Oncogenomic analysis of mycosis fungoides reveals major differences with Sézary syndrome. Homo sapiens

Mycosis fungoides (MF), the most common cutaneous T-cell lymphoma (CTCL), is a malignancy of mature, skin-homing T cells. Sézary syndrome (Sz) is often considered to represent a leukemic phase of MF. In this study the pattern of numerical chromosomal alterations in MF tumor samples was defined using array-based CGH; simultaneously gene expression was analyzed using microarrays. Highly recurrent chromosomal alterations in MF include copy number gain of 7q36, 7q21-7q22 and loss of 5q13 and 9p21. This pattern characteristic of MF differs markedly from chromosomal alterations observed in Sz. Integration of data from array-based CGH and gene expression analysis yielded several candidate genes with potential relevance in the pathogenesis of MF. We confirmed that the FASTK and SKAP1 genes, residing in loci with recurrent gain, demonstrated increased expression.
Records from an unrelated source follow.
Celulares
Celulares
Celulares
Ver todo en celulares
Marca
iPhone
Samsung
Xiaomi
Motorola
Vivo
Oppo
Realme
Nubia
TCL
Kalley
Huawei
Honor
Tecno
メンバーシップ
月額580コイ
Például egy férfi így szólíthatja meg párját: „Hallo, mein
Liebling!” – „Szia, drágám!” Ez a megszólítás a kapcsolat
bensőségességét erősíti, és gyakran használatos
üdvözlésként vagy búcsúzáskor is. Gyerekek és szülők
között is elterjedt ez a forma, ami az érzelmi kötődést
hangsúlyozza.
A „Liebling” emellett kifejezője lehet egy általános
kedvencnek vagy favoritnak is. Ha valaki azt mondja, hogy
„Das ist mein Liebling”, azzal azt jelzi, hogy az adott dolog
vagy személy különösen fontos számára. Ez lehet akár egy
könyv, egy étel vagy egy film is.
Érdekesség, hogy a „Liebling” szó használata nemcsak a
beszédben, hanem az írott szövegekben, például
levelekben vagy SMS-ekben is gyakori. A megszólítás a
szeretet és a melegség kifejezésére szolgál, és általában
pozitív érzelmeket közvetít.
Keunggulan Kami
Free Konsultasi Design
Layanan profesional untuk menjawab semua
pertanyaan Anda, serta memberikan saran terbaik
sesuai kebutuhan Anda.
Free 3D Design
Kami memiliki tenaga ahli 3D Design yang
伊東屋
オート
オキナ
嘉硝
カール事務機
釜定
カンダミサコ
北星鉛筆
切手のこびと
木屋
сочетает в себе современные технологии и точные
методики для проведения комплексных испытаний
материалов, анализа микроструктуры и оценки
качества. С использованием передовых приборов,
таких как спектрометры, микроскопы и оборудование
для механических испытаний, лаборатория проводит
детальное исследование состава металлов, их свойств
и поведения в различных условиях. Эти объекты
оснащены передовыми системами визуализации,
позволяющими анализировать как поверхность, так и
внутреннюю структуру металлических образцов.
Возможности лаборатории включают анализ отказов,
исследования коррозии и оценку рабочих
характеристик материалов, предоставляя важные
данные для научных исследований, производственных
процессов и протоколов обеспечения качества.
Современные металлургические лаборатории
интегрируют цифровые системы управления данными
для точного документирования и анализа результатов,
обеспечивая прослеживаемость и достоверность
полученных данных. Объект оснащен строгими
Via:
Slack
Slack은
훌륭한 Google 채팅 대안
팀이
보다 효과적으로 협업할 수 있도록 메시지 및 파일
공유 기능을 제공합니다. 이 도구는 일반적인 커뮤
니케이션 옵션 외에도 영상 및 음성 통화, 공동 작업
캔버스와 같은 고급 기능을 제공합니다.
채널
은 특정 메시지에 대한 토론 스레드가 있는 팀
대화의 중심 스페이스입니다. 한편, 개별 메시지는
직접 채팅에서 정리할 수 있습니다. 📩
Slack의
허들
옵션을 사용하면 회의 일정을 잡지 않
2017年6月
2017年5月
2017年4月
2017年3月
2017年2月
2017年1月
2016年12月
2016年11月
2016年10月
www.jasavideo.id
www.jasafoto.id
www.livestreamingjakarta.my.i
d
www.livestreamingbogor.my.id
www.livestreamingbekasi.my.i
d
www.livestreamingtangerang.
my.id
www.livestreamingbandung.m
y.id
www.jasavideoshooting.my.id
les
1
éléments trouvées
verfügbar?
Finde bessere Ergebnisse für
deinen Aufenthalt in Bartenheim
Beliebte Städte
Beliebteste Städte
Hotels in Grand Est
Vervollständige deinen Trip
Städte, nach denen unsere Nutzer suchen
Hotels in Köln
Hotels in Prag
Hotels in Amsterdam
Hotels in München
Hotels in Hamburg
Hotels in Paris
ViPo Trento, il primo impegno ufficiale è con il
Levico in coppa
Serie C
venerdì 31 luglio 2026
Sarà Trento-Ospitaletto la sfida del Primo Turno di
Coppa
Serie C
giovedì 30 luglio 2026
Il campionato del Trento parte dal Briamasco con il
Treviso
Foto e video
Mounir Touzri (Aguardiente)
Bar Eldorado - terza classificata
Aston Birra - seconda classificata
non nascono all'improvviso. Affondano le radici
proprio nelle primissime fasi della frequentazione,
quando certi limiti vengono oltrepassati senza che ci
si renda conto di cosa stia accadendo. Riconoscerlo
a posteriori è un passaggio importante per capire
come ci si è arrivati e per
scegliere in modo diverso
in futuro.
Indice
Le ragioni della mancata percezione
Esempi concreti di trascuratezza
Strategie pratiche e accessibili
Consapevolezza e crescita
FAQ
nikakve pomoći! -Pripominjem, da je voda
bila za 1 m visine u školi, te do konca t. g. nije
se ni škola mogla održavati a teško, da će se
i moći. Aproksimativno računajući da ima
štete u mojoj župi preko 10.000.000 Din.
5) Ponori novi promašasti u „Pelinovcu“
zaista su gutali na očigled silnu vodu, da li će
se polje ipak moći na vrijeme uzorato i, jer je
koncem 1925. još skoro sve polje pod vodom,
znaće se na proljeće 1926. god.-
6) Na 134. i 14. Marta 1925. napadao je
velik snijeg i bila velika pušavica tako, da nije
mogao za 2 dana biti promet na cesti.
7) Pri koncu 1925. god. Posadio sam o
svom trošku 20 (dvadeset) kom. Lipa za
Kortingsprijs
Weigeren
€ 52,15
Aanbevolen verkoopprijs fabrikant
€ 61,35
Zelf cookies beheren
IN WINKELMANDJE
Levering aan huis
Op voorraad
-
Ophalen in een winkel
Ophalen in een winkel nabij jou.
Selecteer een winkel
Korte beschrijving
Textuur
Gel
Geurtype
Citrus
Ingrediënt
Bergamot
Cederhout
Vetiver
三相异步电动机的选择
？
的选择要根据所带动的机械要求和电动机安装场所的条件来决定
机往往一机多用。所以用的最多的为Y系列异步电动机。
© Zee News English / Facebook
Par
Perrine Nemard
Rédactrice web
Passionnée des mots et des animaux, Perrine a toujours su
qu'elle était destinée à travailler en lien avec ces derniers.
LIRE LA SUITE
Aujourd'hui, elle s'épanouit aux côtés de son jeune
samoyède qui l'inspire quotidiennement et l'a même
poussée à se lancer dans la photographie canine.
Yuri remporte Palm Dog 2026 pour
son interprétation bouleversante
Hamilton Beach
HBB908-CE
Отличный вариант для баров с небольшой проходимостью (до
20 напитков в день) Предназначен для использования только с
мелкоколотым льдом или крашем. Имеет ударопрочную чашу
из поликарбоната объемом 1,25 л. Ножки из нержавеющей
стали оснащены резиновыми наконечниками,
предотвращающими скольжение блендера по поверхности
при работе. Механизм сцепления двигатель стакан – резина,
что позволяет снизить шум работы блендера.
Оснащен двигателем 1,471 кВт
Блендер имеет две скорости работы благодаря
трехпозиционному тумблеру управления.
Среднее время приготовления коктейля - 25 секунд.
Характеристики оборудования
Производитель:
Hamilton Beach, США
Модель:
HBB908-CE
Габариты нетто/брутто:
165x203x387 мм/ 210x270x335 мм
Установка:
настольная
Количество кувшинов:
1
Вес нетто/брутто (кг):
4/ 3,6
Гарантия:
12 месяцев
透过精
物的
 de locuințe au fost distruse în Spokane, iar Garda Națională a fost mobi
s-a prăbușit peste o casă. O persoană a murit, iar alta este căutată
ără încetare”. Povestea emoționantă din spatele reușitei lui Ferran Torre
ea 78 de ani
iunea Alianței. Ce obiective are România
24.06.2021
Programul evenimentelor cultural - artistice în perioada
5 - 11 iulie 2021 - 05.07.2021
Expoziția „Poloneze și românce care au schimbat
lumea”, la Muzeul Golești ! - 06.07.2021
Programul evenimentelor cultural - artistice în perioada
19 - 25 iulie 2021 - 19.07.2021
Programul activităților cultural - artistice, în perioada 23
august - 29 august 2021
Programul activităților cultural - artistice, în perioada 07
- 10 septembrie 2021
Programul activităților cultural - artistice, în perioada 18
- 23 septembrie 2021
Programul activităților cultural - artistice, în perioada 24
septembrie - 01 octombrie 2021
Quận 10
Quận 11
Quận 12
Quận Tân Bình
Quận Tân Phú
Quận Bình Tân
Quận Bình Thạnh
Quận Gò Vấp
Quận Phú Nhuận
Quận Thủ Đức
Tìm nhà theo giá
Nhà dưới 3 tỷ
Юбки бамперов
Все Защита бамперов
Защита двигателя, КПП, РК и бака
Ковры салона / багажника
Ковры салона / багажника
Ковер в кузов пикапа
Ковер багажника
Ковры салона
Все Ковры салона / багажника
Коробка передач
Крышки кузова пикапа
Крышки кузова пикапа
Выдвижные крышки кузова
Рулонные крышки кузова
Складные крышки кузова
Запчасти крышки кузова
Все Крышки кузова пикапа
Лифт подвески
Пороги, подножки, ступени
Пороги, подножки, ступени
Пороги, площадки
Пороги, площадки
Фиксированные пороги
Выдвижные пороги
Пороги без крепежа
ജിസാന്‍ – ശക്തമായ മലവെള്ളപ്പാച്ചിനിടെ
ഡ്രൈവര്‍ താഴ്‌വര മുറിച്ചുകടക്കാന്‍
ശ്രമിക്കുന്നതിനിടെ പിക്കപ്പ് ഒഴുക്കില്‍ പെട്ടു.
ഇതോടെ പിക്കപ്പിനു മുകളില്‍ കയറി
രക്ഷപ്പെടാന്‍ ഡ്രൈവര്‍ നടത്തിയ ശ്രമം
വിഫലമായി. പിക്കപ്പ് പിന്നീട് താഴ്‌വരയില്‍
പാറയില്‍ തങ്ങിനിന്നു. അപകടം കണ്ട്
The RB1 and DLEU1 tumor suppressor genes showed diminished expression associated with loss. In addition, it was found that presence of chromosomal alterations on 9p21, 8q24 and 1q21-1q22 was associated with poor prognosis in patients with MF. This study provides novel insight into genetic alterations underlying MF. Furthermore, our analysis uncovered genomic differences between MF and Sz, which suggest that the molecular pathogenesis and therefore therapeutic requirements of these CTCLs may be distinct. To identify candidate oncogenes and tumor suppressor genes residing in chromosomal regions with recurrent copy number alteration in MF. To this end chromosomal alteration and gene expression patterns of 22 MF tumor samples were integrated to determine which genes located in minimal common regions (MCRs) with CNA demonstrated dysregulated expression associated with chromosomal alteration Keywords: aCGH and gene expression integration Overall design: 22 tumors for aCGH and gene expression

蕈样肉芽肿（Mycosis fungoides, MF）是最常见的皮肤T细胞淋巴瘤（cutaneous T-cell lymphoma, CTCL），为成熟皮肤归巢T细胞来源的恶性肿瘤。塞扎里综合征（Sézary syndrome, Sz）通常被视为MF的白血病阶段。本研究采用基于阵列的比较基因组杂交（array-based CGH）解析了MF肿瘤样本的染色体数目改变谱式，同时通过微阵列技术开展基因表达分析。MF中高频出现的染色体改变包括7q36、7q21-7q22的拷贝数增益，以及5q13和9p21的拷贝数缺失。该MF特征性染色体改变模式与塞扎里综合征中观察到的染色体改变存在显著差异。整合基于阵列的CGH与基因表达分析数据，筛选得到多个与MF发病机制潜在相关的候选基因。本研究验证了位于频发拷贝数增益区域内的FASTK和SKAP1基因存在表达上调现象；而RB1与DLEU1抑癌基因的表达下调则与其所在区域的染色体缺失相关。此外，本研究发现9p21、8q24及1q21-1q22区域的染色体改变与MF患者的不良预后显著相关。本研究为MF背后的遗传改变机制提供了全新视角。同时，本分析揭示了MF与塞扎里综合征之间的基因组差异，提示这两种皮肤T细胞淋巴瘤的分子发病机制乃至治疗需求可能存在显著区别。本研究旨在鉴定MF中存在频发拷贝数改变的染色体区域内的候选癌基因与抑癌基因。为此，我们整合了22例MF肿瘤样本的染色体改变与基因表达模式，以明确位于拷贝数改变（copy number alteration, CNA）最小共同区域（minimal common regions, MCRs）内的哪些基因呈现与染色体改变相关的表达失调。关键词：aCGH与基因表达整合 整体设计：22例肿瘤样本用于aCGH与基因表达分析。